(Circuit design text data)

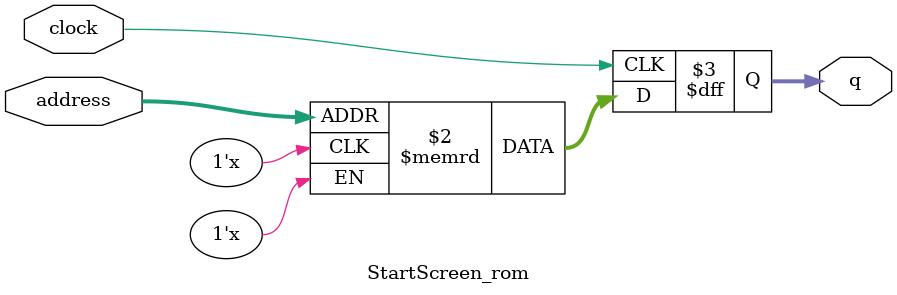
<source format=sv>
module StartScreen_rom (
	input logic clock,
	input logic [17:0] address,
	output logic [3:0] q
);

logic [3:0] memory [0:195299] /* synthesis ram_init_file = "C:\Users\David\Desktop\ECE385\Final\Lab_6\levels\Start\StartScreen.mif" */;

always_ff @ (posedge clock) begin
	q <= memory[address];
end

endmodule

</source>
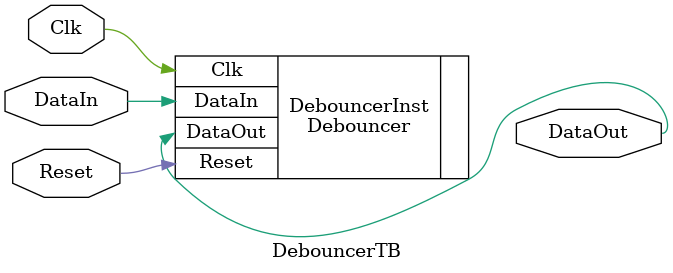
<source format=v>
`timescale 1ns / 1ps


module DebouncerTB (
    input  wire DataIn,
    input  wire Clk,
    input  wire Reset,
    output wire DataOut
);
  Debouncer #(
    .CounterWidth(2),
    .DebounceTime(3)
  ) DebouncerInst (
      .DataIn(DataIn),
      .Clk(Clk),
      .Reset(Reset),
      .DataOut(DataOut)
  );
  // cocotb dump waveforms
`ifdef COCOTB_SIM
  initial begin
    $dumpfile("waveform.vcd");  // Name of the dump file
    $dumpvars(0, DebouncerTB);  // Dump all variables for the top module
  end
`endif
endmodule

</source>
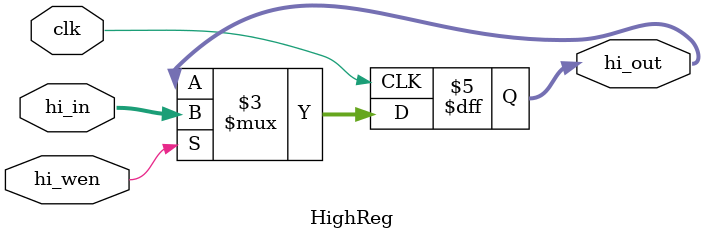
<source format=v>
`timescale 1ns / 1ps


module HighReg(

    input  clk,
    
    // HI¼Ä´æÆ÷Ð´Ê¹ÄÜ
    input  hi_wen,
    
    // Êý¾ÝËÍÈë
    input      [31: 0] hi_in,
    
    // Êý¾ÝÊä³ö
    output reg [31: 0] hi_out
    );
    
    initial
    begin
        hi_out <= 32'b0;
    end
    
    always @(posedge clk)
    begin
        if (hi_wen)
        begin
            hi_out <= hi_in;
        end
    end
    
endmodule

</source>
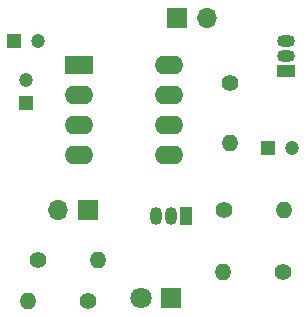
<source format=gbr>
%TF.GenerationSoftware,KiCad,Pcbnew,(5.1.12)-1*%
%TF.CreationDate,2023-08-17T22:23:25+05:30*%
%TF.ProjectId,clap switch,636c6170-2073-4776-9974-63682e6b6963,rev?*%
%TF.SameCoordinates,Original*%
%TF.FileFunction,Soldermask,Bot*%
%TF.FilePolarity,Negative*%
%FSLAX46Y46*%
G04 Gerber Fmt 4.6, Leading zero omitted, Abs format (unit mm)*
G04 Created by KiCad (PCBNEW (5.1.12)-1) date 2023-08-17 22:23:25*
%MOMM*%
%LPD*%
G01*
G04 APERTURE LIST*
%ADD10O,2.400000X1.600000*%
%ADD11R,2.400000X1.600000*%
%ADD12C,1.800000*%
%ADD13R,1.800000X1.800000*%
%ADD14O,1.700000X1.700000*%
%ADD15R,1.700000X1.700000*%
%ADD16R,1.500000X1.050000*%
%ADD17O,1.500000X1.050000*%
%ADD18O,1.400000X1.400000*%
%ADD19C,1.400000*%
%ADD20R,1.050000X1.500000*%
%ADD21O,1.050000X1.500000*%
%ADD22C,1.200000*%
%ADD23R,1.200000X1.200000*%
G04 APERTURE END LIST*
D10*
%TO.C,U1*%
X159120000Y-79750000D03*
X151500000Y-87370000D03*
X159120000Y-82290000D03*
X151500000Y-84830000D03*
X159120000Y-84830000D03*
X151500000Y-82290000D03*
X159120000Y-87370000D03*
D11*
X151500000Y-79750000D03*
%TD*%
D12*
%TO.C,D1*%
X156710000Y-99500000D03*
D13*
X159250000Y-99500000D03*
%TD*%
D14*
%TO.C,MK1*%
X149710000Y-92000000D03*
D15*
X152250000Y-92000000D03*
%TD*%
D14*
%TO.C,6V1*%
X162290000Y-75750000D03*
D15*
X159750000Y-75750000D03*
%TD*%
D16*
%TO.C,Q2*%
X169000000Y-80250000D03*
D17*
X169000000Y-77710000D03*
X169000000Y-78980000D03*
%TD*%
D18*
%TO.C,R5*%
X163670000Y-97250000D03*
D19*
X168750000Y-97250000D03*
%TD*%
D18*
%TO.C,R4*%
X164250000Y-86330000D03*
D19*
X164250000Y-81250000D03*
%TD*%
D18*
%TO.C,R3*%
X168830000Y-92000000D03*
D19*
X163750000Y-92000000D03*
%TD*%
D18*
%TO.C,R2*%
X147170000Y-99750000D03*
D19*
X152250000Y-99750000D03*
%TD*%
D18*
%TO.C,R1*%
X153080000Y-96250000D03*
D19*
X148000000Y-96250000D03*
%TD*%
D20*
%TO.C,Q1*%
X160500000Y-92500000D03*
D21*
X157960000Y-92500000D03*
X159230000Y-92500000D03*
%TD*%
D22*
%TO.C,C3*%
X169500000Y-86750000D03*
D23*
X167500000Y-86750000D03*
%TD*%
D22*
%TO.C,C2*%
X147000000Y-81000000D03*
D23*
X147000000Y-83000000D03*
%TD*%
D22*
%TO.C,C1*%
X148000000Y-77750000D03*
D23*
X146000000Y-77750000D03*
%TD*%
M02*

</source>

Exercise:
Would you filter the entries above and keep each line that has the word "KiCad"?

Task result:
%TF.GenerationSoftware,KiCad,Pcbnew,(5.1.12)-1*%
G04 Created by KiCad (PCBNEW (5.1.12)-1) date 2023-08-17 22:23:25*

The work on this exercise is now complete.